Given passage =
━━━━━━

Marvin Ellison introduces his treatment of same-sex marriage not with a consideration of the history or theology of the Christian practice of marriage, but with a wide-ranging account of marriage law and social theory. Although this approach is not without merit, here it serves the purpose of calling into question the priority of all “traditional” accounts of marriage.

For Ellison, the compatibility of same-sex love with Christian discipleship is not in question; he insists on the “moral equivalence of gay and non-gay sexuality, of gay and non-gay love.” Reimagining marriage as a liberal institution legally and socially hospitable to people whose sexual preferences are other than heterosexual monogamy is his main concern. Whether or under what circumstances gay or lesbian Christians should be welcomed into the practice of Christian marriage is secondary.

Ellison says he is arguing from and on behalf of a “progressive religious perspective,” which “places justice making at the heart of (in my case, Christian) spirituality and views marriage, sexuality and family through a justice lens.” He defines justice as “seeking abundant life for all.” Seeking justice requires careful attention to the world, especially social practices and institutions that advance or disrupt human flourishing. It requires us “to empower disenfranchised persons and groups so that they may live as respected, participatory members of the community, empowered to pursue their own life projects.” The just society frees people to seek the fulfillment of their individual desires, including the desire to form and enjoy a variety of sexual partnerships.

According to Ellison, societies that restrict the fulfillment of desire are unjust—and, in this case, heterosexist. By “institutionalizing heterosexuality as the exclusively normative way to be human,” he claims, such societies devalue sexual difference and withhold from some members benefits enjoyed by others. Traditional marriage is the institutional face of heterosexism.

Advocates of traditional marriage insist that marriage is by definition a union of one man and one woman, a conclusion that makes “gender difference the core structure of marriage,” according to Ellison. Marriage traditionalists insist that this understanding of marriage simply reflects the way things are or ought to be; God created male and female as complements to each other. But, says Ellison, this insistence is simply part of a patriarchal social strategy that posits gender difference as prerequisite to gender hierarchy; this concept of marriage is simply part of a “male supremacist cultural paradigm . . . in which women’s lives are secondary and derivative in relation to men’s.” Opening marriage to same-sex couples, then, would be an important step in overcoming patriarchy and creating a more just society for women as well as for gays.

Ellison does not bring his project into direct conversation with the Christian tradition until well into the book, and then primarily to note that Christian teaching has been detrimental to sexual well-being by virtue of its overarching deprecation of the body and negativity toward human sexuality. Christian teaching needs to be transformed to foster an “ethic of desire.” The freedom of sexual expression “can spark a wonderfully ‘wild desire’ for justice as rightly related community.” Ostensibly, persons free to express themselves sexually will be inspired to seek freedom of many kinds for others.

━━━━━━

Data supplied =
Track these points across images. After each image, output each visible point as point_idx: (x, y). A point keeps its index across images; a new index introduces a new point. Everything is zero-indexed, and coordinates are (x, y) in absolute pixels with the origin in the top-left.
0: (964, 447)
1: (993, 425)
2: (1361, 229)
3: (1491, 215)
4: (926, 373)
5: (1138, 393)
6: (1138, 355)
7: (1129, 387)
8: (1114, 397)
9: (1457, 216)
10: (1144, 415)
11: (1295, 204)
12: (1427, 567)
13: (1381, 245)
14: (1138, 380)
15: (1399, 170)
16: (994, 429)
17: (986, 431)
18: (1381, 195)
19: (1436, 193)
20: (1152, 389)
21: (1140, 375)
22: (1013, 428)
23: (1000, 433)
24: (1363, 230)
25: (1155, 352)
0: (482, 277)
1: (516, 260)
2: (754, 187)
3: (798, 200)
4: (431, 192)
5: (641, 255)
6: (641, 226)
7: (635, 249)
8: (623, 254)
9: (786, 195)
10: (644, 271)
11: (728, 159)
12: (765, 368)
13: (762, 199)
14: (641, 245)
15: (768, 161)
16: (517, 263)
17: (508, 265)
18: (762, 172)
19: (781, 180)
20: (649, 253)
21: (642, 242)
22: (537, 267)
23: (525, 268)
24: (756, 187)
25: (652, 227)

━━━━━━

Required work =
A. Edit the listing from its first line through the line holding "5: (1138, 393)", inclusive, replacing "top-left" with "upper-left" and leaving everything else unchanged.
B. Continue the passage on Marvin Ellison's case for same-sex marriage from its last sentence.
The text and the listing come from separate sources.

Answers to each task =
A.
Track these points across images. After each image, output each visible point as point_idx: (x, y). A point keeps its index across images; a new index introduces a new point. Everything is zero-indexed, and coordinates are (x, y) in absolute pixels with the origin in the upper-left.
0: (964, 447)
1: (993, 425)
2: (1361, 229)
3: (1491, 215)
4: (926, 373)
5: (1138, 393)

B.
Although many of Ellison’s critiques of Christian teaching on sexuality and gender roles are justified, his account of the tradition is horribly attenuated. Not only does he overlook those strands of the Christian tradition that have seen sexual love as a gift from God and a good in its own right, he too easily dismisses Christianity’s long history of concern about the dangers of undisciplined desire. Ellison seems unmindful of desire’s destructive potential. At its best the Christian tradition has taught that, yes, desire is fundamental to who we are as humans, but given our sinful tendencies toward egotism, it needs to be reshaped by the careful work of discipleship.

What is most lacking in Ellison’s treatment is an adequate sense of the Christian community as a counterculture whose common life says something to the world at large about how God would have women and men live. Little consideration is given to the church as an alterna civitas with its own peculiar politics and practices, among which are marriage and celibacy for the expression and disciplining of sexual desire. Within such an understanding of Christianity there is room to acknowledge that every account of marriage is a somewhat fluid “socially constructed arrangement,” without acquiescing to Ellison’s insistence that all social arrangements are radically contingent and subject to infinite retooling in the service of “wild desire.”

The Christian account of marriage, like all of the practices of the Christian community, is developed and sustained by concern both for the way things are and the way they ought to be. That concern is not indifferent to human desire. But it interrogates and seeks to shape desire, based on the Christian conviction that God’s intent for all creation is revealed in the stories of Israel, Jesus and the church.

The question of same-sex marriage is thereby repositioned. The issue is not whether a society, if it is to be called just, must democratize the satisfaction of desire to include lesbians, gays, bisexuals and the transgendered. Nor, on the other hand, is it a matter of whether the legitimization of same-sex marriage will push Western culture and the traditional family into the abyss of dissolution. Rather, the issue is whether marriage, understood as one of the practices of the Christian community, can be adapted to include same-sex relationships and still properly be called Christian marriage—that is, a practice of discipleship that both forms and displays our faithfulness to the coming kingdom of God.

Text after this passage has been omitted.